__Input records__
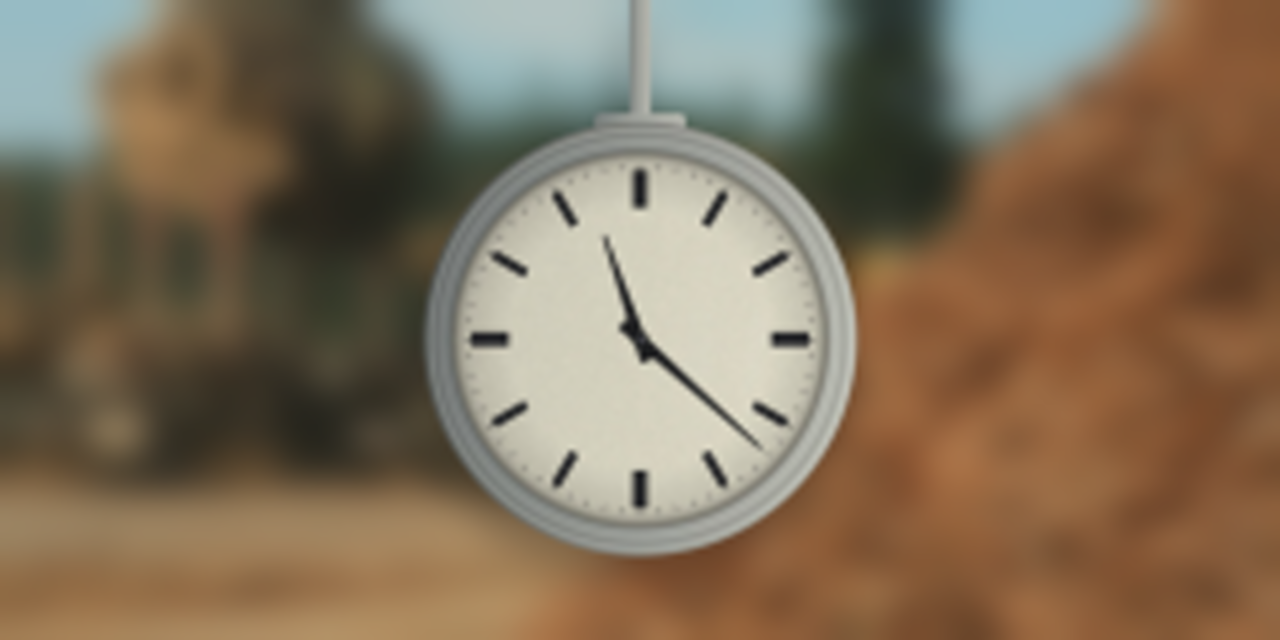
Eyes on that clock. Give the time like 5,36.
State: 11,22
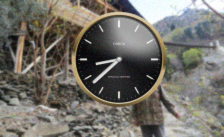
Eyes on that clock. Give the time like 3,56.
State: 8,38
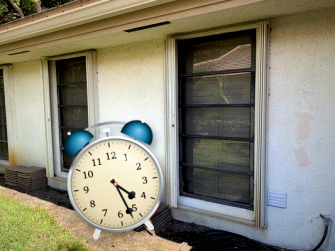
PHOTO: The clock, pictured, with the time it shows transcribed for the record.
4:27
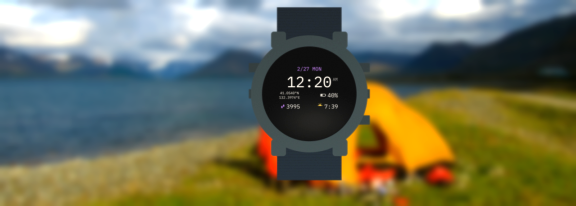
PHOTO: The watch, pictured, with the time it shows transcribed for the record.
12:20
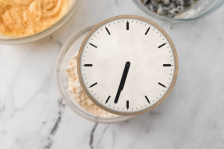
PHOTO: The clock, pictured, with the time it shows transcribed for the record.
6:33
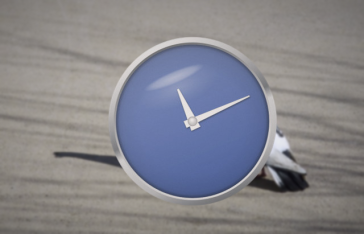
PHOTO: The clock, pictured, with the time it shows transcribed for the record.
11:11
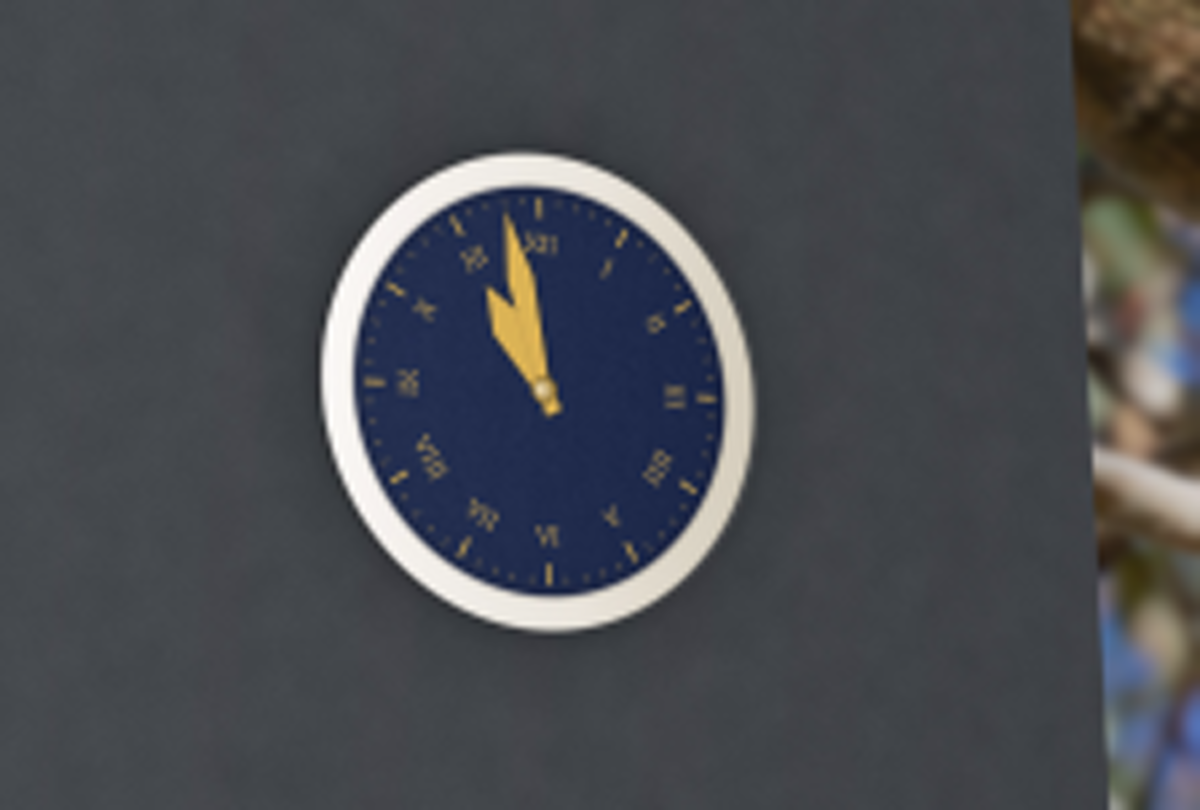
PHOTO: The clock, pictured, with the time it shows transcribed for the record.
10:58
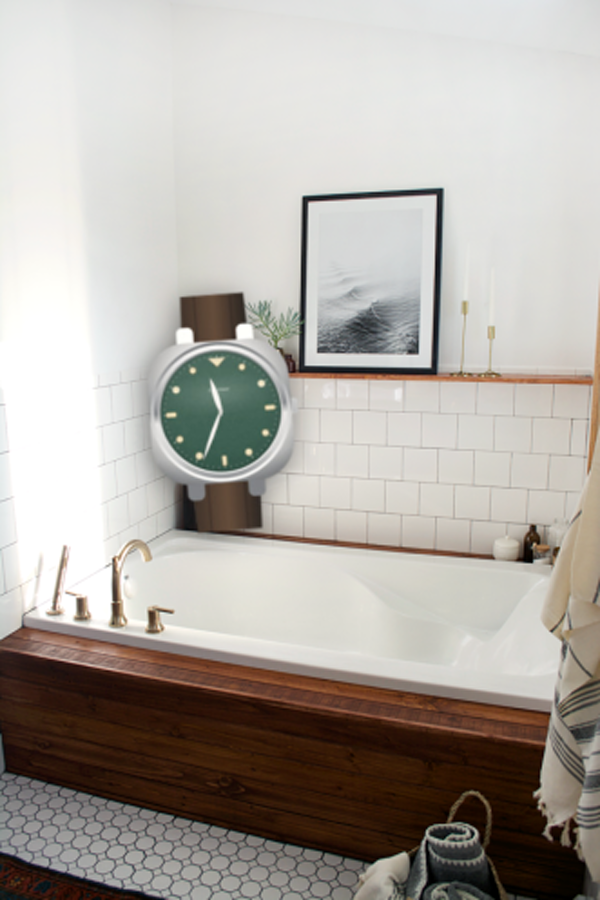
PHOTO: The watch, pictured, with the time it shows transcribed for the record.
11:34
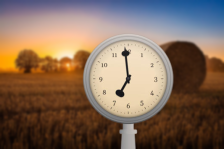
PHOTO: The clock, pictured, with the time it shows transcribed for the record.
6:59
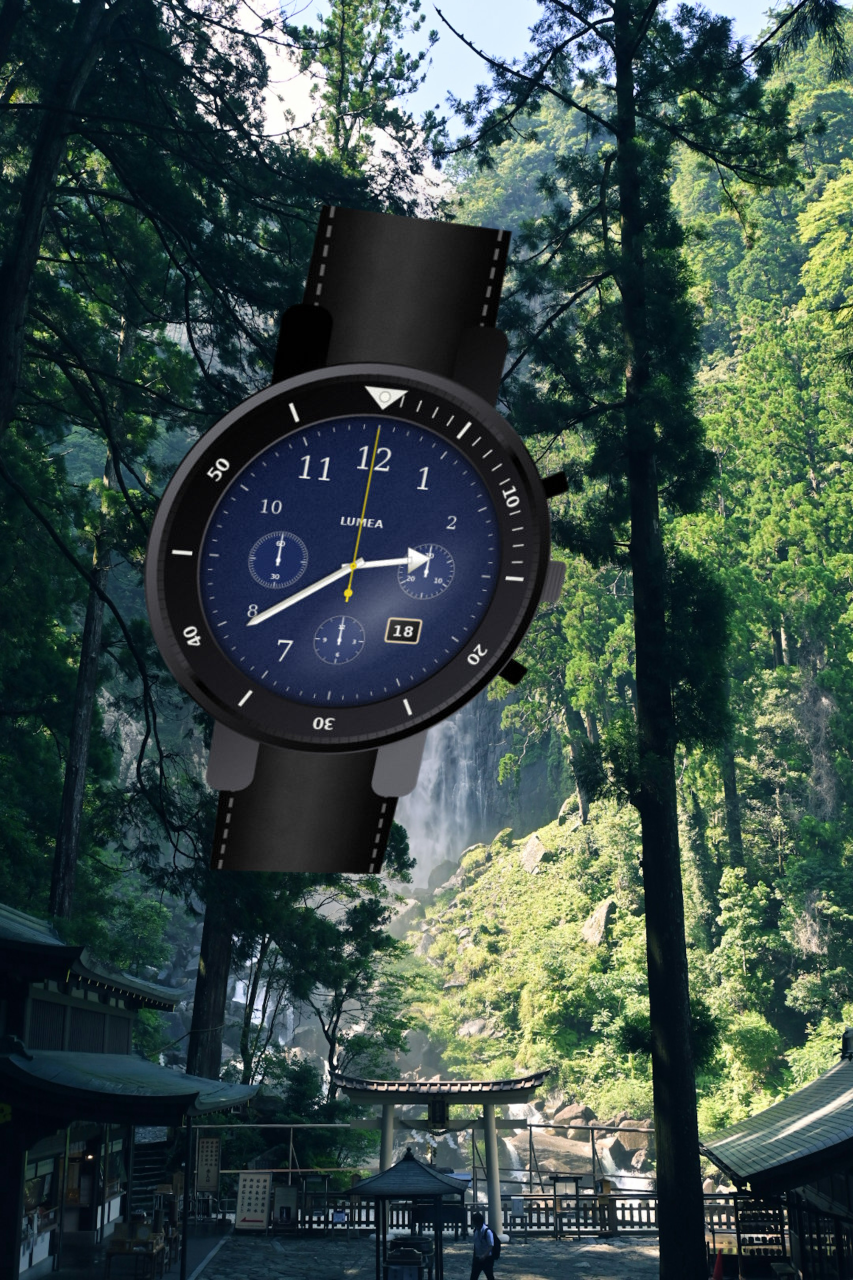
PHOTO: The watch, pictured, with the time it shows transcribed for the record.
2:39
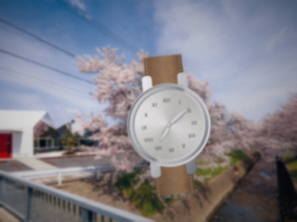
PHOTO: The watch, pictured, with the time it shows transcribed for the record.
7:09
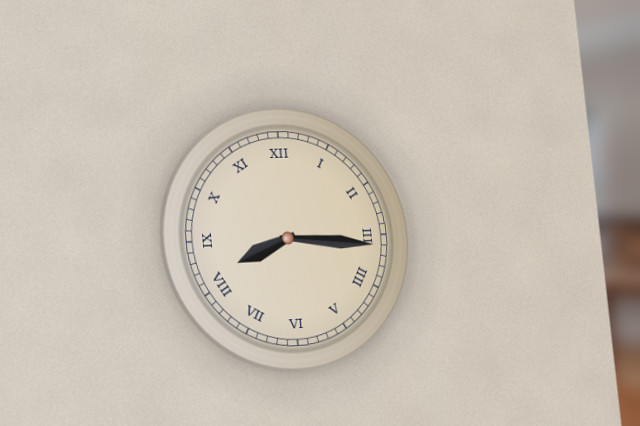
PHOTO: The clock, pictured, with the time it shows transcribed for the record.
8:16
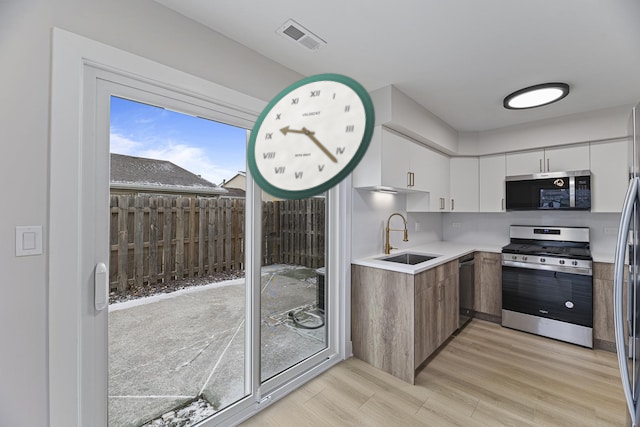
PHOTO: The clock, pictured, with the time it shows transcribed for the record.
9:22
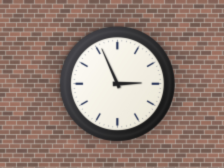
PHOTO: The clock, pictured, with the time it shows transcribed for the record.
2:56
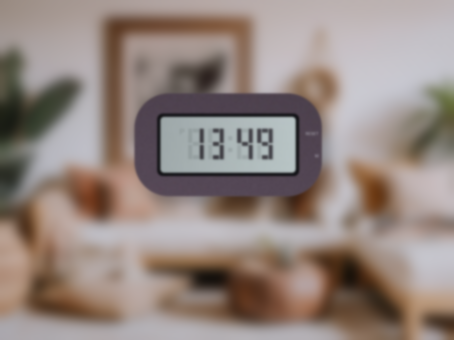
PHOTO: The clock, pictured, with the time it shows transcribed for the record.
13:49
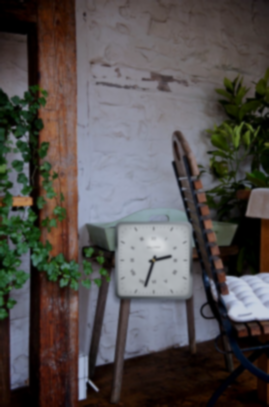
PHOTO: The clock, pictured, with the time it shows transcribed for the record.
2:33
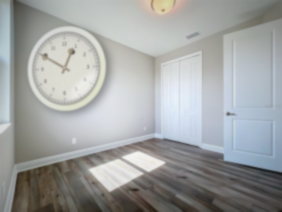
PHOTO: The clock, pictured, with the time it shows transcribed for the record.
12:50
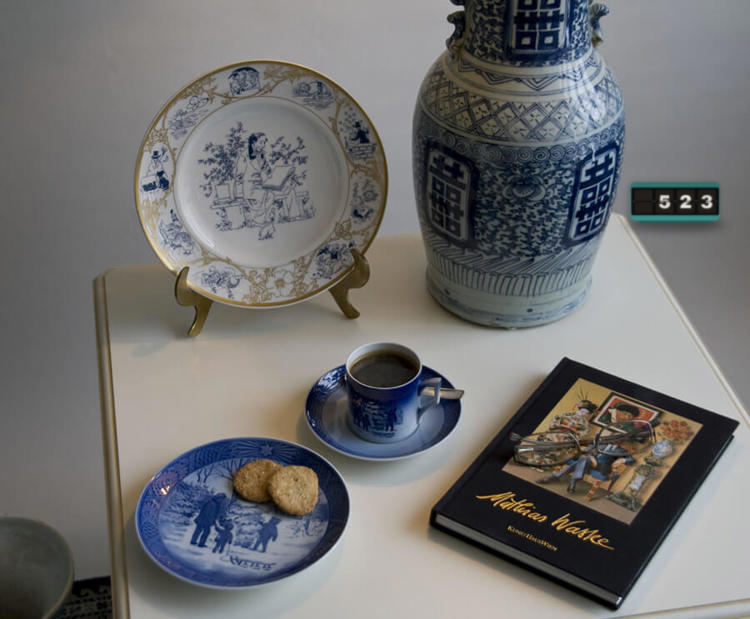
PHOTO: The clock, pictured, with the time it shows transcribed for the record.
5:23
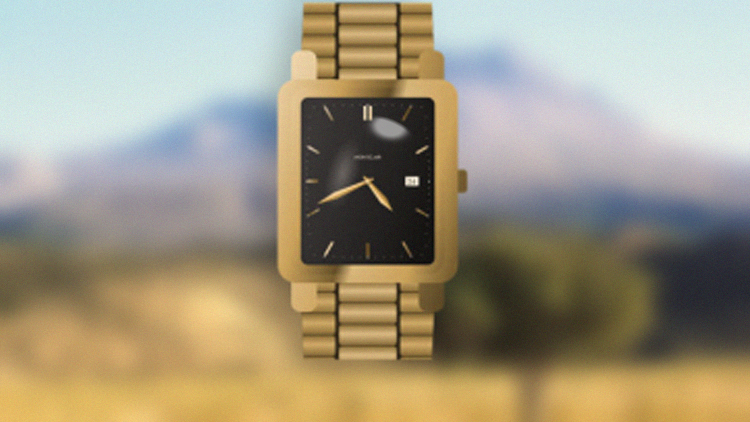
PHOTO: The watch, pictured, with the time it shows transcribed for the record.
4:41
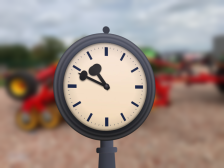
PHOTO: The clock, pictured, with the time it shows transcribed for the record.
10:49
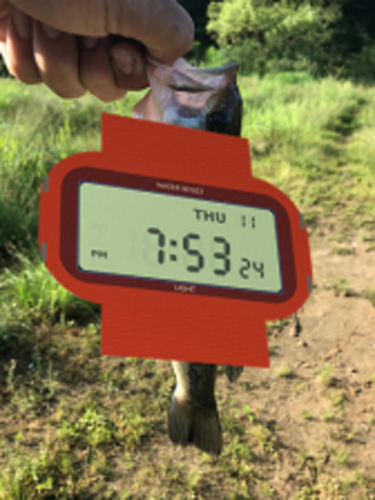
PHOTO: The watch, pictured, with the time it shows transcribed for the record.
7:53:24
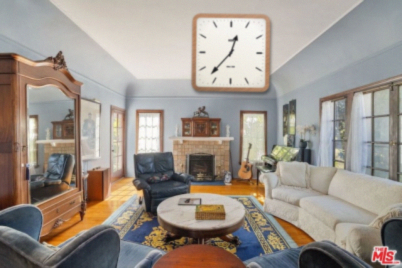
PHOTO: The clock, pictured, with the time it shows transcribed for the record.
12:37
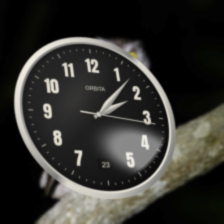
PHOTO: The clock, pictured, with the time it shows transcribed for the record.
2:07:16
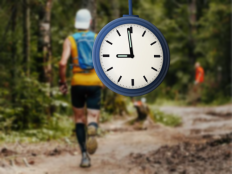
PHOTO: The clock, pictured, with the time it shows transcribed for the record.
8:59
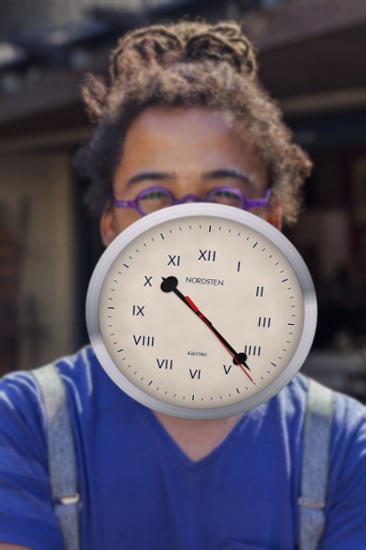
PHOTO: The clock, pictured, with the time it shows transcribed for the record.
10:22:23
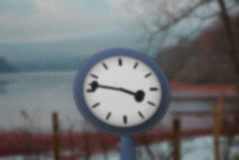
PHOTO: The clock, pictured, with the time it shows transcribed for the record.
3:47
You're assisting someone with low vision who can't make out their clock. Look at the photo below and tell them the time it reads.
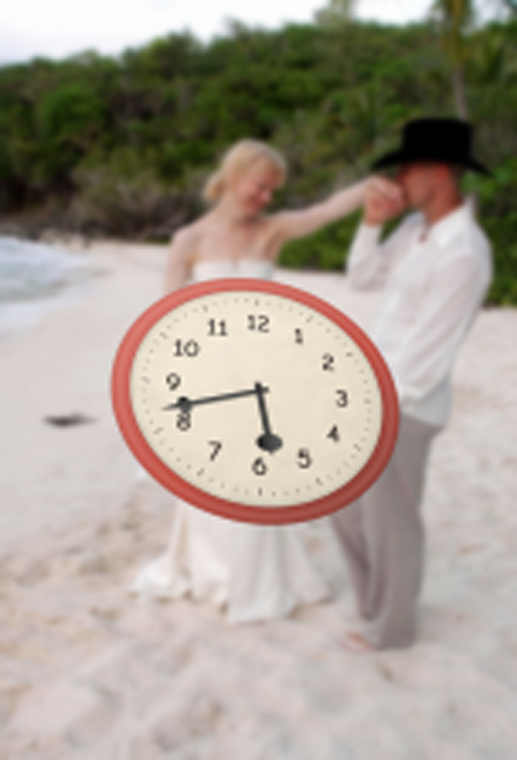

__Given task__
Find each line in the material above that contains the word "like", and copy those lines out in full.

__Right answer__
Eyes on that clock. Give the time like 5,36.
Eyes on that clock. Give the time like 3,56.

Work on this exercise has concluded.